If you are pursuing a career as a chef in South Africa, you should know French cuisine. If you attend culinary school in South Africa to work in a high end restaurant, that’s what you’ll be trained in, you don’t really have a choice in the matter. And as a chef in South Africa, and all over the world, your value will be measured in how well you can cook French recipes and use French techniques.
Although French cuisine dominates everywhere, even other European countries, it’s a bitter pill to swallow when combined with the legacy of colonialism. If, for centuries, Africans have been seen as less than human, then of course our food has been looked down on too. So, while colonizers appropriated local foods, they also simultaneously attacked local food traditions.
Although African food (acknowledging the vastness of Africa and diversity of its cuisines) might be starting to have a (small) international moment, with award winning chefs like Kwame Onwuachi in the US and Zoe Adjonyoh in the UK bringing West African cuisine to mainstream dining in those countries, it has not been celebrated as much as other foods.
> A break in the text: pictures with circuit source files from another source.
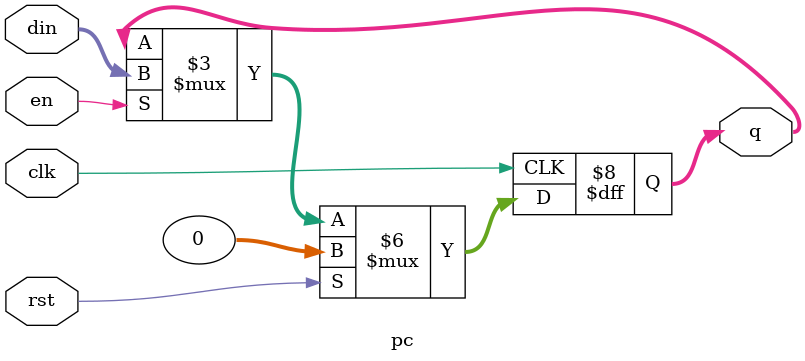
<source format=v>
`timescale 1ns / 1ps


module pc(
    input wire clk, rst, en,
    input wire [31:0] din,
    output reg[31:0] q
    );
    
    always @(posedge clk) begin
//        if(rst) q <= 32'b0;
        if (rst) begin
            q <= 32'b0;
        end
        else if (en) begin
            q <= din;
        end else begin
            q <= q;
        end
//        q <= din;
    end
endmodule

</source>
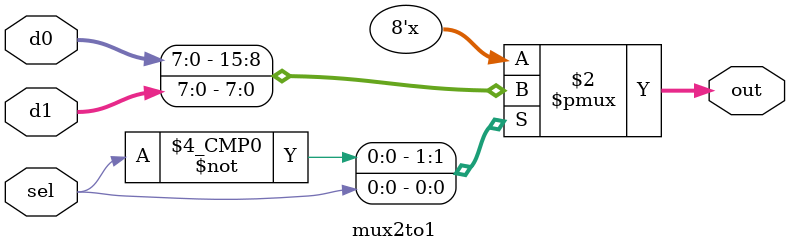
<source format=v>
module mux2to1 #(
    parameter WIDTH = 8   // Default width is 8 bits
)(
    input  wire [WIDTH-1:0] d0, d1, // Data inputs
    input  wire             sel,    // Select input
    output reg  [WIDTH-1:0] out       // Output
);

    always @(*) begin
        case (sel)
            1'b0: out = d0;
            1'b1: out = d1;
            default: out = {WIDTH{1'b0}}; // safetout default (all zeros)
        endcase
    end

endmodule
</source>
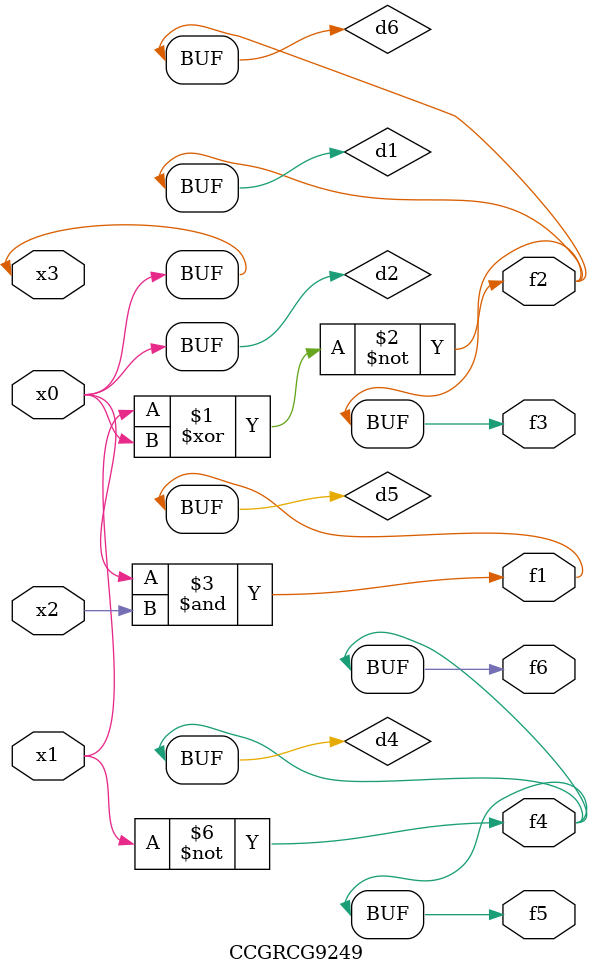
<source format=v>
module CCGRCG9249(
	input x0, x1, x2, x3,
	output f1, f2, f3, f4, f5, f6
);

	wire d1, d2, d3, d4, d5, d6;

	xnor (d1, x1, x3);
	buf (d2, x0, x3);
	nand (d3, x0, x2);
	not (d4, x1);
	nand (d5, d3);
	or (d6, d1);
	assign f1 = d5;
	assign f2 = d6;
	assign f3 = d6;
	assign f4 = d4;
	assign f5 = d4;
	assign f6 = d4;
endmodule

</source>
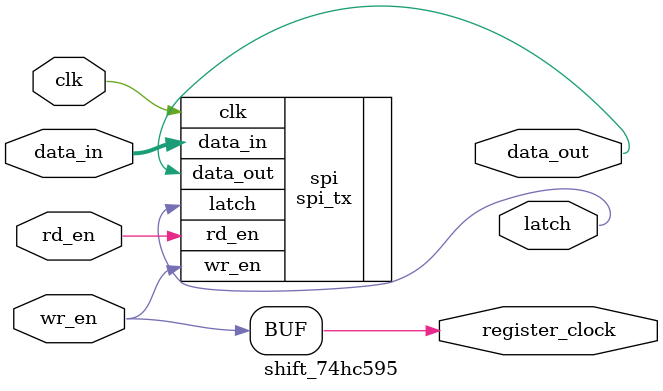
<source format=v>
`include "spi_tx.v"

/** 
 * Uses a NXP 74HC595N as a simple shift
 * register.
 * 
 * The IC is used as a write-only register.
 *
 * The module is driven by the main clock but
 * data sent to the IC is controlled by wr_en
 * clock enable signal. The signal was tested
 * to be working at up to 40 MHz.
 * 
 * It is important the the frequency to talk
 * to the IC is at maximum *half* the frequency
 * of 'clk'.
 * 
 * The IC datasheet calls the wires used here
 * as follows:
 * 
 *  data_out - DS (serial data input)
 *	register_clock - SH_CP (shift register clock input)
 *  latch - ST_CP (storage register clock input)
 *  
 */
module shift_74hc595
		(
		input rd_en,
		input [7:0] data_in,
		
		input wr_en,
		output data_out,		// DS (serial data input)  
		output latch,			// ST_CP (storage register clock input)
		output register_clock,	// SH_CP (shift register clock input)
		
		input clk
		);
	assign register_clock = wr_en;

	spi_tx spi (
			.rd_en(rd_en),
			.data_in(data_in),
			
			.wr_en(register_clock),
			.data_out(data_out),
			
			.latch(latch),
			
			.clk(clk)
		);
	
endmodule

</source>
Around the world, European food is still largely perceived as the superior cuisine. It wins more awards, is considered the default cuisine for celebratory dining, and comes at a higher price than most cuisines from the Global South.
Culinary schools all over the world take a standardized approach to training young chefs, and this is the way that cooking is taught and graded universally. In South Africa, in order to progress in a professional kitchen, all young chefs have to take the City & Guilds exam, a UK-based food training curriculum that is globally recognized. Culinary schools all over the country teach to accommodate the requirements of the City & Guilds qualification. This means one to three years of French cuisine, and it might include a week or a month per year of local cuisines. This short period spent on local cuisine is extremely limiting, especially when young chefs aren’t able to express themselves according to their own contexts and food heritage. As institutions of education are witnessing a new wave of “decolonizing” the curriculum, culinary schools continue to teach European norms of cooking in Africa. Wouldn’t it make more sense if it was flipped and the curriculum was African techniques and recipes with a week called “European cuisines?”
I visited New York earlier this year and found it easier to find African food restaurants there than in Cape Town, where I live. In South Africa, people across cultures have the fondest appreciation for their grandmother’s traditional cooking, which (especially in rural areas) is often organic, sustainable and consists of whole foods—all very popular right now in the wellness movement. Yet, most of the plentiful successful city restaurants do not reflect pride in these traditional foods. Whilst one might find more traditional foods in township eateries, it is not easy to find African food when dining in the central food hotspots in most cities in South Africa. This begs the question of which food is seen as acceptable for the urban public.
There has been a call from South African chefs, as well as a collective called South African POC at the Table, to challenge bias against African foods and black chefs. There are also of course chefs who are going against the grain and running African food restaurants. Notable names include: Chef Coco’s Epicure in Johannesburg, and Abigail Mbalo of 4Roomed Ekasi Culture, and Nolu Dube-Cele of Seven Colors Eatery (the rest in Cape Town). They, among others, have made it a point to celebrate African foods, but they are still very much exceptions in the industry.
Chef Nompumelelo Mqwebu has written extensively about embracing African foods in her cookbook, Through the Eyes of an African Chef, writing about the lack of authentic South African cuisine in restaurants, whilst also questioning why our culinary schools still teach only French cuisine. In an interview by Yolisa Qunta, South African food legend Cass Abrahams encourages the younger generation to stand up and embrace their food heritage:
Not that it will be easy, even in the so-called free South Africa, because there are still very real barriers to entry. As a young person, formal training will never give you the opportunity to cook your own traditional food. I believe that is done deliberately to keep us in our place.
Things start to become extra frustrating when certain traditional foods and medicines, which have been used to justify the “backwardness” of Africans, become trendy due to “newly discovered” health benefits. The likes of sorghum, buchu or baobab are being hailed as the new superfoods, causing their prices to soar, while none of those profits come back to the communities whose culture has provided the know-how for cultivation.
That is currently what we are seeing with insects, which are commonly eaten all over central and southern Africa. Things like mopane salt and crickets are making their way onto the shelves of health food shops. Even world-renowned chef, Rene Redzepi is serving them in Noma, the world’s top restaurant. And recently, South Africa’s first all-insect restaurant opened in Cape Town. “The store is about introducing South Africans to the concept of eating insects” said co-founder Jean Laurens. One has to ask Laurens which South Africans he means, because the majority don’t need an introduction.
Challenging the status quo is going to be near impossible if even in African countries, culinary schools do not participate in a decolonial curriculum. This relates to both the curriculum and the exorbitant fees for attendance. African chefs are not trained in local culinary traditions, but are able to produce the five “mother sauces” or tell you the different knife cuts like batonett, paysanne and brunoise. But when African chefs are asked to represent their country internationally, nobody wants to see that they can cook French cuisine. It all doesn’t make sense. Something has to change.